Tabii ki klişeleri kullanım amaçlarını ve biçimlerini kavrayamadan kullanmak “Bunu biliyorum.” Hissi oluşturan işler çıkaracaktır. O zaman bile yazarın elinde klişeyi eğlenceli ve tadında işleme şansı var. Lakin onu da yapamazsa tembellik eleştirisine sebep olan durumlar çıkacaktır.

-İyi yazarlıkla klişe kullanımı arasında bir bağlantı var mıdır?

Klişeleri ve klasik durumların yarattığı etkileri ve ne anlama geldiklerini bilmek, okur üstünde yaratılmak istenen etkiyi oluşturmada yazara nasıl bir yöntem izleyeceği konusunda çokça fayda sağlayacaktır. Ama doğrudan bir bağlantı var mıdır bilemiyorum.
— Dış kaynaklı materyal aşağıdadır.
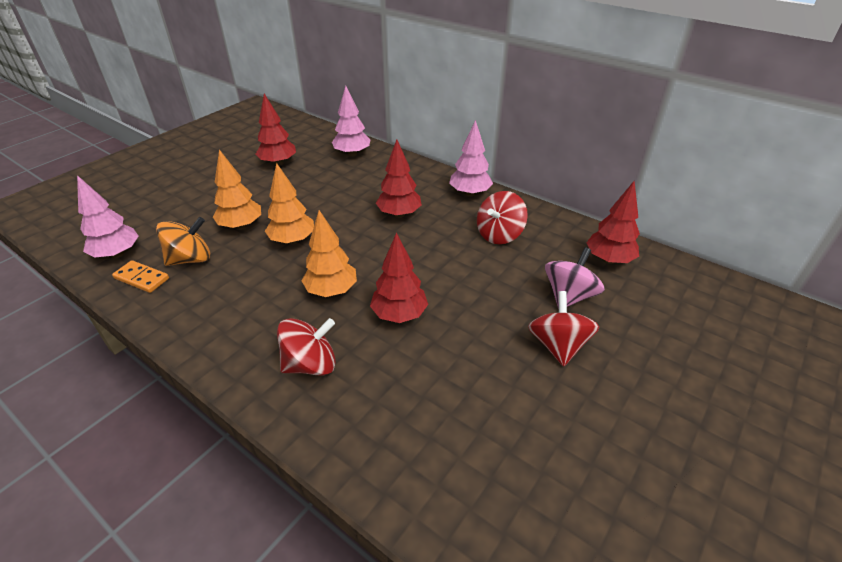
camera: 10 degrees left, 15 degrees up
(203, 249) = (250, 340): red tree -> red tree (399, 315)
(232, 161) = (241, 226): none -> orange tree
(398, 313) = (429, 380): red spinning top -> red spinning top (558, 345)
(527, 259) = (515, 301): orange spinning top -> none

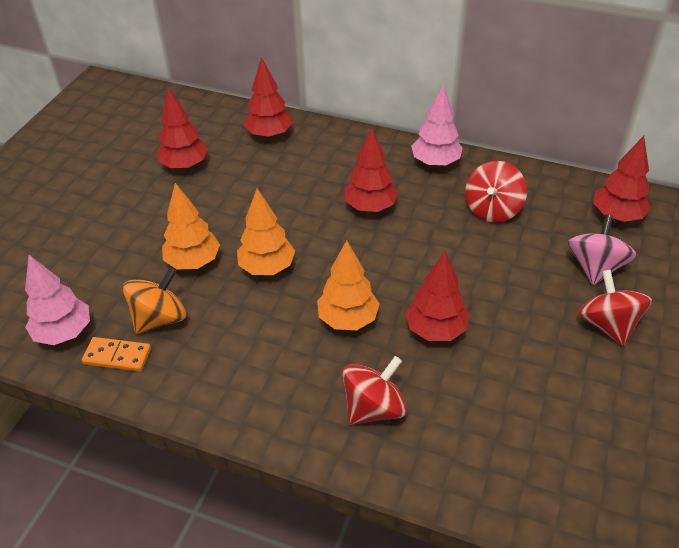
camera: 15 degrees left, 5 degrees up
(352, 154) = (269, 134): pink tree -> red tree

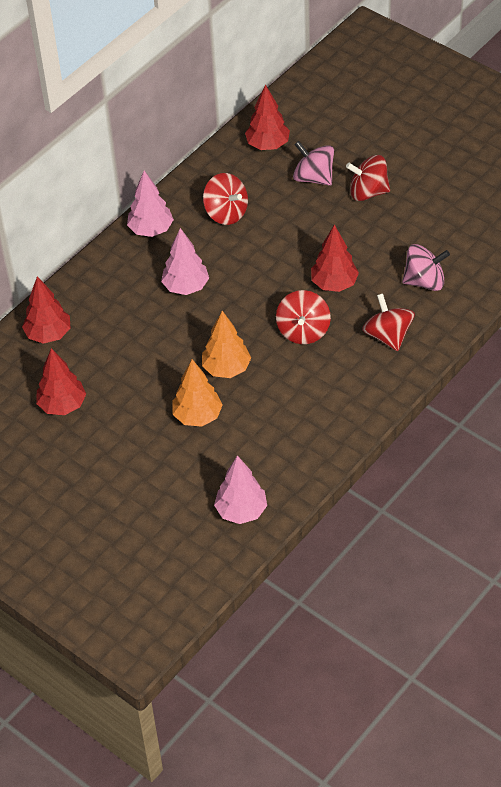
camera: 70 degrees left, 5 degrees up
(117, 356) = (281, 478): orange domino -> none
(160, 318) = (252, 446): orange spinning top -> none
(348, 319) = (303, 331): orange tree -> red spinning top
(370, 207) = (186, 287): red tree -> pink tree
(488, 426) = (424, 281): none -> pink spinning top

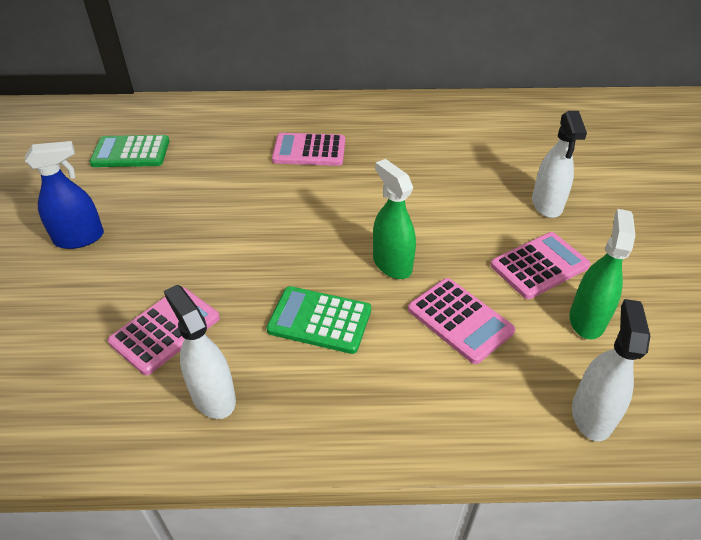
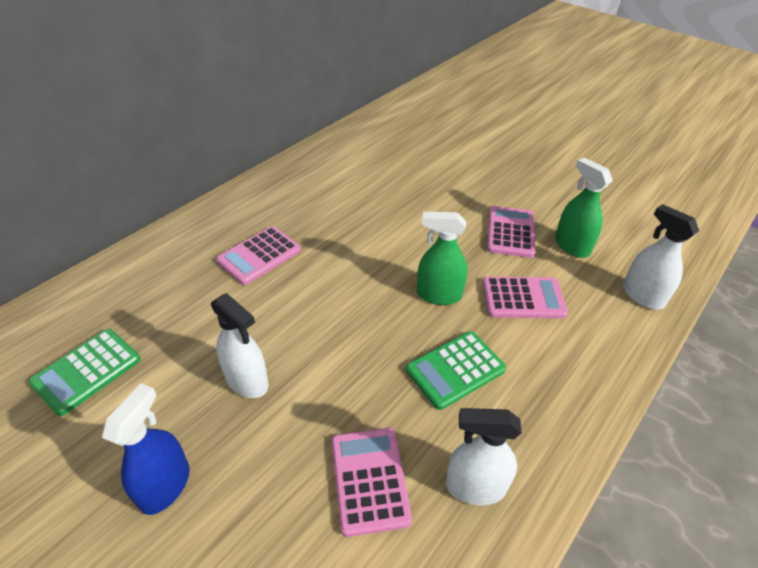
camera: 50 degrees left, 0 degrees up
(547, 205) = (461, 191): white spray bottle -> white spray bottle (247, 381)

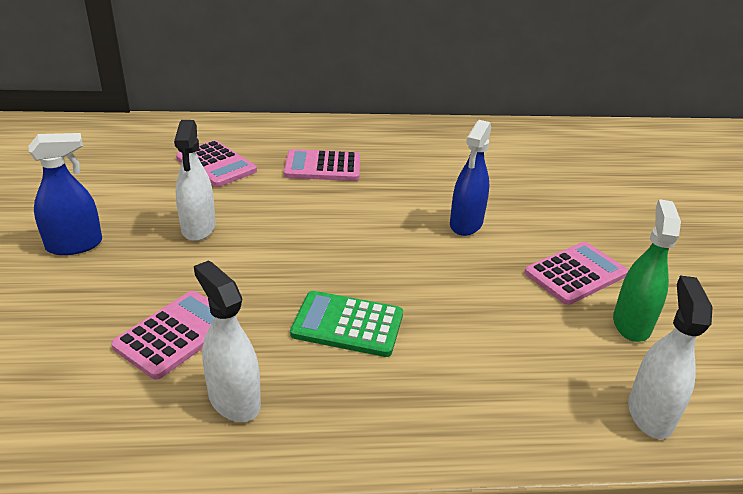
camera: 45 degrees right, 10 degrees down
(87, 371) = (129, 165): green calculator -> none
(414, 238) = (466, 224): none -> blue spray bottle
(438, 295) = (420, 271): green spray bottle -> none
(523, 298) = (499, 324): pink calculator -> pink calculator (216, 165)

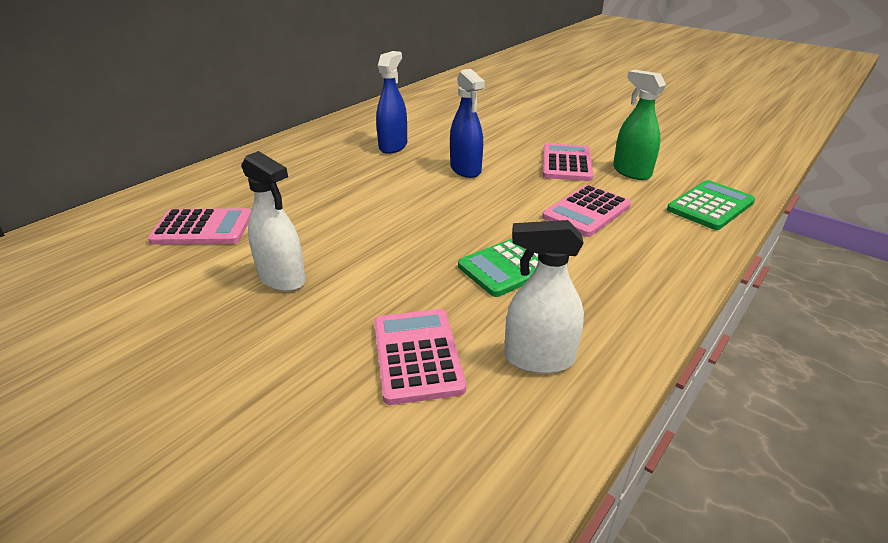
camera: 45 degrees left, 0 degrees up
(75, 245) = (181, 365): blue spray bottle -> blue spray bottle (393, 146)
(322, 167) = (302, 185): pink calculator -> pink calculator (586, 211)
(650, 414) = (710, 206): white spray bottle -> green calculator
-Klişe bir edebi eserlerin çarpıcılığını azaltan bir şey midir?

Çok fazla tahmin edilebilirliğe sebep oluyor ya da zamanın veya okurun/izleyicinin beklentilerini karşılamakta zorlanıyorsa etkiyi azaltacağı kanaatindeyim.

-Klişe kullanmak her koşulda kaçınılması gereken bir şey midir?

Zorunluluk değil. Birinden kaçınmaya çalışırken bir başkasına yol düşebilir. Ama klişeleri ve klasik durumları dikkate alıp, hikâyede anlatılmak istenene odaklanılarak yepyeni olmasa bile tadında ve ölçülü işler ortaya konabilir.

-Klişeleri neden kitaplarda/filmlerde/oyunlarda görmek istemiyoruz?

Temelde klişeden veya klasik durumlardan şikâyetçi değilim. Derdim sihirli formül mantığında ve bundan daha farklısı asla olmaz tavrıyla tekrarlanıp kullanılmasından kaynaklanıyor. Film ve oyunlarda bu formüle klişeler daha yoğun kullanılıyor. Bu ikisine kıyasla, hikâye anlatabilmenin olanakları sayesinde edebiyatın taze ve farklı gelebilecek anlatımlara daha açık olduğunu düşünüyorum.

En son okuduğum Biz Hep Şatoda Yaşadık bu konuda verebileceğim en taze örnek. Ait olduğu türün klasik özelliklerini göstermekle birlikte hikâyesinin vardığı nokta açısından sıra dışı geldi.

Çevrimdışı Bay_Karamsar

  • ****
  • 865
  • Rom: 12
    • Profili Görüntüle
Ynt: Klişeler: Vefalı mı Belalı mı?
« Yanıtla #6 : 30 Ağustos 2017, 15:09:39 »
Klişenin vesafına belasına değinmişken, aklıma tamamen yazara ait kulvar geldi.
 
Yazarın kitapları okudukça ister istemez hikayecilik tarzına aşina olunuyor. Her kitapta karakterler, ortam ve olay gidişatı gibi konularda saptanan ortak özellikler olabiliyor.

Yazarın yaza yaza tarzına-imzasına dönüşen temalar ve anlatım tercihleri hikayeden alınan tada göre eğlendiren ya da bıktıran bir başka klişe türüne, "yazarın kişisel klişesi" olarak değerlendirilebilir mi?